The Maize Price Spike of 2012/13: Understanding the Paradox of High Prices despite Abundant Supplies

Type Working Paper
Title The Maize Price Spike of 2012/13: Understanding the Paradox of High Prices despite Abundant Supplies
Publication (Day/Month/Year) 2013
The 2012 harvest was, according to the Ministry of Agriculture and Livestock national food balance sheet estimates, a major surplus production season. However, by November the same year, Zambia started experiencing widespread maize meal shortages and skyrocketing maize meal prices. This paper seeks to identify and analyze the fundamental causes of high maize meal prices in Zambia amidst years of bumper maize harvests.
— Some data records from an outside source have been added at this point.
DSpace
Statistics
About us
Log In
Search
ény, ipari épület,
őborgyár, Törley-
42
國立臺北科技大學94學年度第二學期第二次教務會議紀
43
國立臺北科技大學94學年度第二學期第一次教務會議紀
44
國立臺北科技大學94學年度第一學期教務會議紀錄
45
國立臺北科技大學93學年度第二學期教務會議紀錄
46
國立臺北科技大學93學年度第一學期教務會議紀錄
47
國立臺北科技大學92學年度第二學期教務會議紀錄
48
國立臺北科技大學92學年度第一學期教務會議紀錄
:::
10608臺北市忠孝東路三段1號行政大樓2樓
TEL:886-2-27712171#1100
Our findings reveal that the maize procurement and marketing behavior of the FRA from 2010 to 2012 contributed to major structural changes, including 1. A shift in maize procurement strategies by commercial mills; 2. Rationing of FRA maize sold at subsidized prices to commercial mills; 3. Exit of the commercial farming sector from maize production. By procuring the majority of the available surplus and selling it at subsidized rates to a selected group of commercial mills, the informal market, including small-scale traders, retailers, and hammer mills, were effectively squeezed out of the market. As a result, this made the milling sector more concentrated and enabled large millers to raise their prices without risk of losing market share to informal milling competition. As a result of this market reorganization, the levels of competition in the market decreased while total available maize supplies were lower than would have been the case without the large FRA presence. The limitations of the market structure that emerged out of the consolidation of the market by the FRA were exposed in 2012 by a significant shift in regional trading relationships for maize. In particular, beginning in 2010 and continuing through 2012, South Africa, the region’s only consistent surplus producer of white maize, redirected the focus of its exports from the Sub-Saharan Africa region toward overseas markets. Because of the ways in which Zambia’s maize market had been restructured it was unable to effectively respond to this increased demand burden, leading to maize and maize meal shortages along Zambia’s border and elevated prices throughout the country.